Why Python is important for big data?

Big Data and Python

Overview :

Python is a general purpose programming language which is open source, flexible, powerful and easy to use. One of the most important features of python is its rich set of utilities and libraries for data processing and analytics tasks. In the current era of big data, python is getting more popularity due to its easy-to-use features which supports big data processing.

In this article we will explore features and packages of python which are widely used in the big data use cases. We will also walk through a real life example which shows big data processing (unstructured data) with the help of python packages and programming.

Some background of Python:

Python was first introduced in the year 1980s and then implemented in the year 1989 by Guido Van Rossum. Python was developed as an open source project which can also be used in commercial environment. The basic philosophy of python is to make code easy to use, more readable and write less number of lines for accomplishing more tasks. The most attractive part of python is its standard library which contains ready to use tools for performing various tasks. Python Package Index was introduced in Jan.2016, containing more than 72000 packages for third party software usage.

Python features

Following are some of the important features of python which makes it a perfect fit for rapid application development.

Python is interpreted language so the program does not need to be compiled. Interpreter parses the program code and generates the output.
Python is dynamically typed, so the variables types are defined automatically.
Python is strongly typed. So the developers need to cast the type manually.
Less code and more use makes it more acceptable.
Python is portable, extendable and scalable.
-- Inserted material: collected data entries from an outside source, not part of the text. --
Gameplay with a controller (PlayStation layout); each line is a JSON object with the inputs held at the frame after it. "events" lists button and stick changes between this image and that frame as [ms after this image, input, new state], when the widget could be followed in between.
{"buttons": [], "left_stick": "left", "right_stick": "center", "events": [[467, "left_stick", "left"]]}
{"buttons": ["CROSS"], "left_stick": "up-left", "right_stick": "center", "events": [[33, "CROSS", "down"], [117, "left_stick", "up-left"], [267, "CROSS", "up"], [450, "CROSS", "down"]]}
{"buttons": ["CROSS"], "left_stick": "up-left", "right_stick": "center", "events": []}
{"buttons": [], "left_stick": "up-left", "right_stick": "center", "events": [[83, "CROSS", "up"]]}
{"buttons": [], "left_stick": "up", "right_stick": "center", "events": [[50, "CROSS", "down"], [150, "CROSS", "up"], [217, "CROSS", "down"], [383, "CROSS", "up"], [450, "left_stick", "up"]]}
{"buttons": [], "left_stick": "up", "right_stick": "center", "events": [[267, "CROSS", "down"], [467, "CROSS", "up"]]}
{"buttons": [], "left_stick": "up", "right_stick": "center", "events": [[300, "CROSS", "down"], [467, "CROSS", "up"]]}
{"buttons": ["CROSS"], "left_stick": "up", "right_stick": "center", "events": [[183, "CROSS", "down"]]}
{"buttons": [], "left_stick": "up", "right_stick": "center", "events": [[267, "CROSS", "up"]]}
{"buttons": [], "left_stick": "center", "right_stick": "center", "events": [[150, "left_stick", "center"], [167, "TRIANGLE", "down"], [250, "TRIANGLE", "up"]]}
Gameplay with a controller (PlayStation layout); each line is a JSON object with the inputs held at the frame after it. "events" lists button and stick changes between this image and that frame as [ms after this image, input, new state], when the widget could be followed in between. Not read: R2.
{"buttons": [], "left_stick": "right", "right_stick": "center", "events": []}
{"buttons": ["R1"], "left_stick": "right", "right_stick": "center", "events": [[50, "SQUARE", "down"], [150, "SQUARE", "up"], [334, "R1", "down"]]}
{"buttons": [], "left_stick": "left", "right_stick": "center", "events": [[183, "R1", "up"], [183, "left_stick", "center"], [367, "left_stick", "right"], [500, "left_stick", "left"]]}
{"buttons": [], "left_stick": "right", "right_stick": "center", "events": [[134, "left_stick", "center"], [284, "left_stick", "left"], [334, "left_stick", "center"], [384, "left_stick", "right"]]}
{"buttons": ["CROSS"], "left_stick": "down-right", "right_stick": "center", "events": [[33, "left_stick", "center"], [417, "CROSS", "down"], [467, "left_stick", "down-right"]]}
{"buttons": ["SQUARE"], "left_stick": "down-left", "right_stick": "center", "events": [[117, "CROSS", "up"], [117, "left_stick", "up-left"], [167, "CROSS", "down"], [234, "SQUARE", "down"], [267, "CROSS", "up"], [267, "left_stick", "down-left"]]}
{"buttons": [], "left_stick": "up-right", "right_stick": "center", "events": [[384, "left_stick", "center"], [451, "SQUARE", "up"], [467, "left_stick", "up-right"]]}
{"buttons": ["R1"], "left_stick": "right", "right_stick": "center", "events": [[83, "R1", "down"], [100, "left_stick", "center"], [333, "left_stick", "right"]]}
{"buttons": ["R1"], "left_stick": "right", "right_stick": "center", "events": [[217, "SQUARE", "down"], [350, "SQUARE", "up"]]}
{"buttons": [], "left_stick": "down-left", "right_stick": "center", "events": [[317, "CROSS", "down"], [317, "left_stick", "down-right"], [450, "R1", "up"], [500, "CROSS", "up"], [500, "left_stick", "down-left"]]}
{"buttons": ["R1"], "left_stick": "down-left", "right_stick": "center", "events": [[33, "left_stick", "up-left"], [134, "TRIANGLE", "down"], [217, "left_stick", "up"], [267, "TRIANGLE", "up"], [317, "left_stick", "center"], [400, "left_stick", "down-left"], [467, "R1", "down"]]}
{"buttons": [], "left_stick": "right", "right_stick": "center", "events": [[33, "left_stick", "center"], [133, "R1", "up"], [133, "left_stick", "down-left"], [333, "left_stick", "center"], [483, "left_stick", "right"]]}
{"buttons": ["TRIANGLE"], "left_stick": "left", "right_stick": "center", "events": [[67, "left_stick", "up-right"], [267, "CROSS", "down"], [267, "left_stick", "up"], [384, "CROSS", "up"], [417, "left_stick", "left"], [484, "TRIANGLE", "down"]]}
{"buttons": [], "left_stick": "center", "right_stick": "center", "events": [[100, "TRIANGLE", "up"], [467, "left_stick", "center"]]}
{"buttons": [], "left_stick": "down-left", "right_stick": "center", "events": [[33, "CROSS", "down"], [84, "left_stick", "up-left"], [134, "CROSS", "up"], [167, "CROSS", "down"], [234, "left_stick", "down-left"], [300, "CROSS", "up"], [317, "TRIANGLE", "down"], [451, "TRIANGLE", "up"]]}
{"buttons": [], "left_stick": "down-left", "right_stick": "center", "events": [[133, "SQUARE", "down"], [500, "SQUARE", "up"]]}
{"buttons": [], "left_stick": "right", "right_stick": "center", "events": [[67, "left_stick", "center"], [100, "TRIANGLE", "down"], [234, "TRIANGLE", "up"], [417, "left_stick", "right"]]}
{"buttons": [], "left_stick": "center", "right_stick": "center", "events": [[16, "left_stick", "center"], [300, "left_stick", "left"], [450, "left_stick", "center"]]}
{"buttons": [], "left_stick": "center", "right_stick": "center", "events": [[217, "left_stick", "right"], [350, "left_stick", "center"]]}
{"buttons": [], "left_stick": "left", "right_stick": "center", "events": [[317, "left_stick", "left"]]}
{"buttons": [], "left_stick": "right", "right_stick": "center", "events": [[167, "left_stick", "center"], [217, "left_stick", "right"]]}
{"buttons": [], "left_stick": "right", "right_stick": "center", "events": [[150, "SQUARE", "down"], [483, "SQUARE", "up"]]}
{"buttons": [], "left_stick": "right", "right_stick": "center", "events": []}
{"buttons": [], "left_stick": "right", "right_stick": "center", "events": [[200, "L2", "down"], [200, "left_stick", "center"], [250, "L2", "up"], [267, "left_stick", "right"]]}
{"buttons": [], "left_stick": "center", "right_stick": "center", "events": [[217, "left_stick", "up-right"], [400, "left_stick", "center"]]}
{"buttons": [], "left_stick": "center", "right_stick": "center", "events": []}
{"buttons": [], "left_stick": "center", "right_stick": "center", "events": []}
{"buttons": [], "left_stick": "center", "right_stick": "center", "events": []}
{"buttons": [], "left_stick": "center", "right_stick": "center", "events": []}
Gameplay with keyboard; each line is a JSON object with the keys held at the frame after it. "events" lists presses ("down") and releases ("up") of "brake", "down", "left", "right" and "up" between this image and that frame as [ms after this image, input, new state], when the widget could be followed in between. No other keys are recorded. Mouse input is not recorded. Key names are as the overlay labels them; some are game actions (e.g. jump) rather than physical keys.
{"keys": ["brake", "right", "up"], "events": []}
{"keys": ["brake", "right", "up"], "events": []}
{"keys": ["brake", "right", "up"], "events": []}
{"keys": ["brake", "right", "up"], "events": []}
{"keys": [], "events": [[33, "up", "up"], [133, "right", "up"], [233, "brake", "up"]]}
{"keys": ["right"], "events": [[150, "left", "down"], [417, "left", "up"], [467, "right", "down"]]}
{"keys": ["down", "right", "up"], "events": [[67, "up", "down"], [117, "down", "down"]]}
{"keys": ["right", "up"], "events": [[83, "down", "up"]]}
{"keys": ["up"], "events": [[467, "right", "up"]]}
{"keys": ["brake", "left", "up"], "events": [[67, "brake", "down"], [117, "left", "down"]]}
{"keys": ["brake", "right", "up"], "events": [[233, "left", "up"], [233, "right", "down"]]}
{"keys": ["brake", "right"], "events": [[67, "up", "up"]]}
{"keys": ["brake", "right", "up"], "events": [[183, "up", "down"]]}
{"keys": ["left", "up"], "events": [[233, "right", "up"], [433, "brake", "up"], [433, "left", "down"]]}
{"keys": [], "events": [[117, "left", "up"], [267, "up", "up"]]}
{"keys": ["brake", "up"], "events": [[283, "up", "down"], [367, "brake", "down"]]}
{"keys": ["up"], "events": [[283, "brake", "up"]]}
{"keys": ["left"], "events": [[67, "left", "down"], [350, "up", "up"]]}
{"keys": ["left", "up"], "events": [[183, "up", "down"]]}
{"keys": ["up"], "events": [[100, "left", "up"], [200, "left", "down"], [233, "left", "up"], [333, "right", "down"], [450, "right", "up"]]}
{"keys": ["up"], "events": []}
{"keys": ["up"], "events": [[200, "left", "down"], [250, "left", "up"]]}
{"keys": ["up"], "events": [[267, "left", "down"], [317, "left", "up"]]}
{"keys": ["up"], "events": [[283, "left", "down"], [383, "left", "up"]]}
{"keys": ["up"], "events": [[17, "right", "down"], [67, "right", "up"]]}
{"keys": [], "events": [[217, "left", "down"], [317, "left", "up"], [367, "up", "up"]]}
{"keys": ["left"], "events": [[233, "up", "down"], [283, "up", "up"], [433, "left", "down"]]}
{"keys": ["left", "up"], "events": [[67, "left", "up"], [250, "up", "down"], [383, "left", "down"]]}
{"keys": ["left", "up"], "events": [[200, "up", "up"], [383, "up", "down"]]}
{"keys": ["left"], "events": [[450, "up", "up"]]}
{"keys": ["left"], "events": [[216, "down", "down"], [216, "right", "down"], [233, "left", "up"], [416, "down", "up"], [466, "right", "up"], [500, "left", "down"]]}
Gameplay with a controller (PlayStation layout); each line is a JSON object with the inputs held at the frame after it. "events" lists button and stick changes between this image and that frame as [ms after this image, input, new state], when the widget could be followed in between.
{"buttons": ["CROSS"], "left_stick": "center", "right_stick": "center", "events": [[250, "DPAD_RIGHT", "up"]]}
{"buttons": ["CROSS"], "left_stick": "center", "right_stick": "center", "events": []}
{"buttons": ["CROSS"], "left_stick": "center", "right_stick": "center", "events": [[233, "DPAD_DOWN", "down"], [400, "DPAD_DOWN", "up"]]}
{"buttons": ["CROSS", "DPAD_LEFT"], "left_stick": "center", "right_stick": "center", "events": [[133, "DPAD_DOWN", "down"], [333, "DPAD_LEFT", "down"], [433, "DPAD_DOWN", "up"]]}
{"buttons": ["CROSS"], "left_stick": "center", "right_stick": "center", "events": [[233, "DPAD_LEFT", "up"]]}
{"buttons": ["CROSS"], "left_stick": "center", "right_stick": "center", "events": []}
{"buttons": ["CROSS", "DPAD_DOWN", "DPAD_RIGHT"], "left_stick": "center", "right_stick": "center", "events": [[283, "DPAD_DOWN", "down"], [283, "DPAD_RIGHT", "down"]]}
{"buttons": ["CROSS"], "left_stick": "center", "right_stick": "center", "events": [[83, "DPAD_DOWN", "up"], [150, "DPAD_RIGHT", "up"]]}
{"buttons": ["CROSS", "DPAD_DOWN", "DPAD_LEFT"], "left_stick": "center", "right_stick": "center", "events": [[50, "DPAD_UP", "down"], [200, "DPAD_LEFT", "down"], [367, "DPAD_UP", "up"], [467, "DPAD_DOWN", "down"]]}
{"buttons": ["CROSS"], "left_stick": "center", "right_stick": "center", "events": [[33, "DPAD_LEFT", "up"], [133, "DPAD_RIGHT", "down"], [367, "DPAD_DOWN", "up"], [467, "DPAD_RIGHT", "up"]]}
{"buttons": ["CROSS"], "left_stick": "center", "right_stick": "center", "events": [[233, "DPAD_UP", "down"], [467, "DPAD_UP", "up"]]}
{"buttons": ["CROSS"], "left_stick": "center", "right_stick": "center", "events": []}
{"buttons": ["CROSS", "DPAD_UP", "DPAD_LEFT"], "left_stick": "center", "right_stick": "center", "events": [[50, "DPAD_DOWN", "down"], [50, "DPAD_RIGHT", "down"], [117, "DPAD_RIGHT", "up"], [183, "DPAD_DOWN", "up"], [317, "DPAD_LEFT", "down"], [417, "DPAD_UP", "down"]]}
Why Python is important in big data and analytics?

Python is very popular for big data processing due to its simple usage and wide set of data processing libraries. It is also preferred for making scalable applications. The other important side of python is its ability to integrate with web applications. All the above features provide support for big data processing and generating quick insights. This quick and dynamic insight (which changes very frequently) is valuable to the organizations. So they want some powerful language/platform/tools to get this value instantly and remain competitive in the market. Python plays an important role here and supports the need of the business.

How to download, install and setup Python?

In most of the Linux distribution, python comes as a default installed package. So in those scenarios, users do not need to install it separately. For Windows, the installer can be downloaded from the link below and then install as per instruction. Just remember to check ‘Add Python.exe to path‘ so that it is automatically added in the path.

Following is the download link:

https://www.python.org/downloads/

Image 1: Showing ‘Add Python.exe to path’ as checked

After installation is complete, type ‘python’ in the command prompt as shown below. It will display details about installation, version etc. It also ensures that your python installation is successful.

Image 2: Showing python command prompt

Now to start writing a python program developers need to install a good text editor. So notepad++ or any other good editor can be installed.

How to run python applications? Python can be used in two ways as shown below.

Type python commands from command prompt
Write python code in script file (.py)

In our example we will be using script file to run the application.

How to process unstructured data by using python?

We have already discussed that python is one of the favourite languages for big data processing. Big data comes from different sources, and one of the most important sources is social media like face book, twitter etc. Big data covers different types of data like unstructured, semi-structured or any other form. But the most important part it to process it and make it useful.

In our sample application we will check how twitter data (which is a big data) can be processed by using python.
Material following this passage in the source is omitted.